Georgia legislators also are weighing at least 18 bills that would mandate coverage of specific conditions, including obesity, diabetes, ovarian cancer and venereal disease, as well as a proposal that would mandate minimum hospital stays of up to three days for various types of breast cancer surgery.
Kentucky: Slowing Managed Medicaid Conversion Down?
Kentucky legislators may hold off on a plan to expand a managed care Medicaid program now operating in Louisville and Lexington. Sponsors say the delay would provide time to make sure the not-for-profit partnerships that will operate the program are ready.
Gov. Paul Patton opposes the delay, saying it would lead to higher Medicaid spending that in turn would force cuts in other areas of the state budget. According to projections from the governor's office, the state would lose $70 million in savings per biennium (Kentucky operates on a two-year budget cycle) starting in fiscal 2001 if the conversion is put off. Those advocating that the state move more slowly counter that the shortfall would only be about $20 million.
The governor says a delay could hurt efforts to overhaul the state's $2.8 billion Medicaid program. Physicians and other providers in the two cities may balk at the managed care program's reduced payment rates if their counterparts in the rest of the state aren't subject to them.
Texas Physician Quits as HHS Commissioner
Mike McKinney, M.D., ends his three-year stint as Texas health and human services commissioner this month to become a consultant. McKinney oversaw policy, planning and budget matters for 11 state agencies.
In announcing his resignation, McKinney said he was proudest of three achievements: integrating eligibility systems for 30 health and human service programs, including Medicaid; converting the state's Medicaid program to managed care and launching an initiative — yet unrealized — to provide insurance to kids.

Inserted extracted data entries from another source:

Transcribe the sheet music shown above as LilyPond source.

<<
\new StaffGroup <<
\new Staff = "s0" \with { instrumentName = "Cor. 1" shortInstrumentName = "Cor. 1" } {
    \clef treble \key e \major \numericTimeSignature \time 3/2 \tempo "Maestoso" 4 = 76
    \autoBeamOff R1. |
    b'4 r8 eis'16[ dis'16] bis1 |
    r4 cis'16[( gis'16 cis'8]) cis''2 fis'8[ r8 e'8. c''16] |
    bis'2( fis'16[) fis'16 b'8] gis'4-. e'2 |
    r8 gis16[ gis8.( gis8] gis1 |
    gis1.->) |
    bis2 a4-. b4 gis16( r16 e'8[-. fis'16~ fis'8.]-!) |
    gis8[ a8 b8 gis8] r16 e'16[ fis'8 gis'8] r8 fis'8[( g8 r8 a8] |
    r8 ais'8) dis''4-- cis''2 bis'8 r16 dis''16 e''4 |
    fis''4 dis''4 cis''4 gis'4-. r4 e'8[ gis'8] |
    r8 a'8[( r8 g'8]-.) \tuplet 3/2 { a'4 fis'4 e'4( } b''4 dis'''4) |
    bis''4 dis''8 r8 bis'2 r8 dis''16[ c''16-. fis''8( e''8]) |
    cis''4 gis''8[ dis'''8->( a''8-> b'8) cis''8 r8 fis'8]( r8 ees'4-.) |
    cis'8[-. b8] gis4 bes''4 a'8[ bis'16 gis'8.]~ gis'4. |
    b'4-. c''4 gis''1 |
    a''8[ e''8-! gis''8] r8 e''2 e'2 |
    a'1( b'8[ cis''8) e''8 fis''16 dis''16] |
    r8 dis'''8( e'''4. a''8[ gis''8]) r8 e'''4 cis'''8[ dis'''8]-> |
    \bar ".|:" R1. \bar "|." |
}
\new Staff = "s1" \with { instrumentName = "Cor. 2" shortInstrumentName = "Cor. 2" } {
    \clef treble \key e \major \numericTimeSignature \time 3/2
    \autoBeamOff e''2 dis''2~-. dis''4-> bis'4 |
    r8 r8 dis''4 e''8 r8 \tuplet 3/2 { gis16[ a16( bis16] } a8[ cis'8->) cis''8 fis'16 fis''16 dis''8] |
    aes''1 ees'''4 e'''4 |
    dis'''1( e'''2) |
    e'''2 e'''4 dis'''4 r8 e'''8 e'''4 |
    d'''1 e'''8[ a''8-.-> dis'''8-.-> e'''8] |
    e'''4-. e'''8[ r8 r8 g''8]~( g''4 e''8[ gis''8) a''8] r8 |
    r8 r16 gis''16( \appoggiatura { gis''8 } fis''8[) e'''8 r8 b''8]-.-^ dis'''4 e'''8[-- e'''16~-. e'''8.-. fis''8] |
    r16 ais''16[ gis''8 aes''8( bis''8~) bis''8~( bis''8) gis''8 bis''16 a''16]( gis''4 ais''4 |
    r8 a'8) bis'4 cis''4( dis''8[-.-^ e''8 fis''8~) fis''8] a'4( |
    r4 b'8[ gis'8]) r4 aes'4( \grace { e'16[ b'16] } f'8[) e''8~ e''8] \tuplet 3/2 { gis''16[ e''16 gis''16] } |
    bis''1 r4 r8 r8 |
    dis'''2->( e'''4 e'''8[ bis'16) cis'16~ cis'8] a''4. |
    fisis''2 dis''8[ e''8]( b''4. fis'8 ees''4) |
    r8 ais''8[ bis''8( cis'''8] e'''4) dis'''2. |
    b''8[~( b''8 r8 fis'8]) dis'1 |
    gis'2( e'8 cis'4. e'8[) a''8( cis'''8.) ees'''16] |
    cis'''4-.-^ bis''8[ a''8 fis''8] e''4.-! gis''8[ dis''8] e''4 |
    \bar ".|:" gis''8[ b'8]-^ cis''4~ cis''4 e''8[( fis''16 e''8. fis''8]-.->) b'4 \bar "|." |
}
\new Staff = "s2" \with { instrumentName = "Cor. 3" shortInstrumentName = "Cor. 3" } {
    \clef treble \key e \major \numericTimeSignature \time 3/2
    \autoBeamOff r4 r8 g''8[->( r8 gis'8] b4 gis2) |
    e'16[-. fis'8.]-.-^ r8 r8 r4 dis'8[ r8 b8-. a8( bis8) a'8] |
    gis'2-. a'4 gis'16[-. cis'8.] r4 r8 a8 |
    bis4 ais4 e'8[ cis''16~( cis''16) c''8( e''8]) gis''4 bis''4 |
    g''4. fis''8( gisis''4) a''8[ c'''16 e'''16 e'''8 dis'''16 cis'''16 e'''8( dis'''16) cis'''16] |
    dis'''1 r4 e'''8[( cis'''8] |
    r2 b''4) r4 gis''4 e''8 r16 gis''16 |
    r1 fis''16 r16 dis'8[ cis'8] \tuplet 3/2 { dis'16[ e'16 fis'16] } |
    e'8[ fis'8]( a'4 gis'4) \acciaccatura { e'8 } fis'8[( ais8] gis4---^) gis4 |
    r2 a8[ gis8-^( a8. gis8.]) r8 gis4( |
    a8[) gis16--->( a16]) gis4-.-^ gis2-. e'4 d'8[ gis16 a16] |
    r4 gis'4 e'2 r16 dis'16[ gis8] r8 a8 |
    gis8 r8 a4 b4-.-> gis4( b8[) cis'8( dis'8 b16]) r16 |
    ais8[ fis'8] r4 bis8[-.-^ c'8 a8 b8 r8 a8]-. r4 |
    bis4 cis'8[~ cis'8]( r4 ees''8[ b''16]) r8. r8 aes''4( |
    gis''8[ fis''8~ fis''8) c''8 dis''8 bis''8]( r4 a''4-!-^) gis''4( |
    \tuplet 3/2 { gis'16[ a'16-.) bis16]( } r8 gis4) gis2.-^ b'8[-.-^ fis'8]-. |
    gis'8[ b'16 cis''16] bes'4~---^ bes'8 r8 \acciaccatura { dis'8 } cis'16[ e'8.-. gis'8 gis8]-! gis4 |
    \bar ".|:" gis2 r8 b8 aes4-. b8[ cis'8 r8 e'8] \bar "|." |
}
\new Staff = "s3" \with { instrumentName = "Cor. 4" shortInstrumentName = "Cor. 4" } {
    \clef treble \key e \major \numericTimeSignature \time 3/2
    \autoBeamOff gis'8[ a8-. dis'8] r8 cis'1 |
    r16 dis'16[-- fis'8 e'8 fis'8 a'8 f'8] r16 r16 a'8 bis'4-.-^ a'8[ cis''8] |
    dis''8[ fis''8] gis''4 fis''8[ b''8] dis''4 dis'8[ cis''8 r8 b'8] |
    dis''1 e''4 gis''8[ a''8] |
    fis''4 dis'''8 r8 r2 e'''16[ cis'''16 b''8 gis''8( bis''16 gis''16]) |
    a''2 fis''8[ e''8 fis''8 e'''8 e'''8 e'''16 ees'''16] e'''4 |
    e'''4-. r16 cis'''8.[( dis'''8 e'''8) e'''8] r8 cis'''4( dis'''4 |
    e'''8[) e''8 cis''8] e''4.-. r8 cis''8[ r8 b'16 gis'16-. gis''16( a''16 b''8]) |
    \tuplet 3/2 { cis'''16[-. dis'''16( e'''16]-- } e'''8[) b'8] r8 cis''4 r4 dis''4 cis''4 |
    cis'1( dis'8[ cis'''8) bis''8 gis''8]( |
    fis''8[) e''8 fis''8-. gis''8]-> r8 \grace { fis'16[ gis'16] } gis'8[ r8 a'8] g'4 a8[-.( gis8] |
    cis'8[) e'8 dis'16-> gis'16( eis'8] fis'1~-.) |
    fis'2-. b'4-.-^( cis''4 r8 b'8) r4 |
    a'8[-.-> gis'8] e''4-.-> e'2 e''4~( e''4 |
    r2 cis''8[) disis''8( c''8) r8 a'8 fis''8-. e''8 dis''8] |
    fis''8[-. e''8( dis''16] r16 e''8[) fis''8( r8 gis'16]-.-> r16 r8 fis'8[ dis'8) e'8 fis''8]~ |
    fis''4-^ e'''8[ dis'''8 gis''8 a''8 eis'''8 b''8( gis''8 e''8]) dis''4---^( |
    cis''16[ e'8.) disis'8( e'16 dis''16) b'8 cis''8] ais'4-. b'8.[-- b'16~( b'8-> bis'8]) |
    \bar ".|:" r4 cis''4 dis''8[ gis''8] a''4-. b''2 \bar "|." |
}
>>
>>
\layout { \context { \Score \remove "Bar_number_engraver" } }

McKinney, an outspoken Democrat appointed by Republican Gov. George W. Bush, practiced as a family physician for 17 years, and served in the Texas House for eight years.
Off-label provisions spread
Twenty-eight states mandate some form of insurance coverage for off-label pharmaceutical use, and the trend is accelerating. In 1997, 11 states implemented off-label coverage provisions. Such laws typically forbid coverage denials based on grounds that an indication has not been approved by the Food and Drug Administration.